### Work to complete:
Copy each line of the records that includes "APPLI".

### Extracted records:
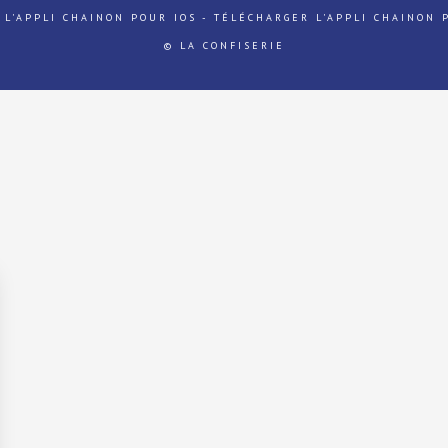
 L'APPLI CHAINON POUR IOS
-
TÉLÉCHARGER L'APPLI CHAINON 
© LA CONFISERIE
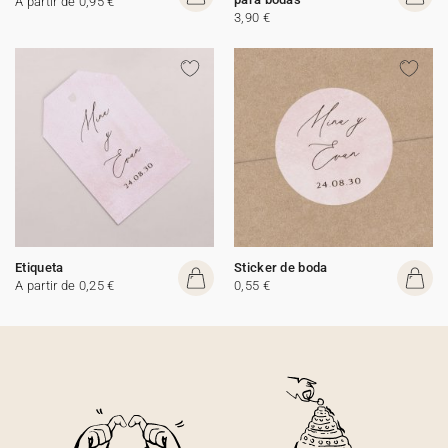
A partir de 0,95 €
3,90 €
Etiqueta
Sticker de boda
A partir de 0,25 €
0,55 €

### Reply:
 L'APPLI CHAINON POUR IOS
TÉLÉCHARGER L'APPLI CHAINON 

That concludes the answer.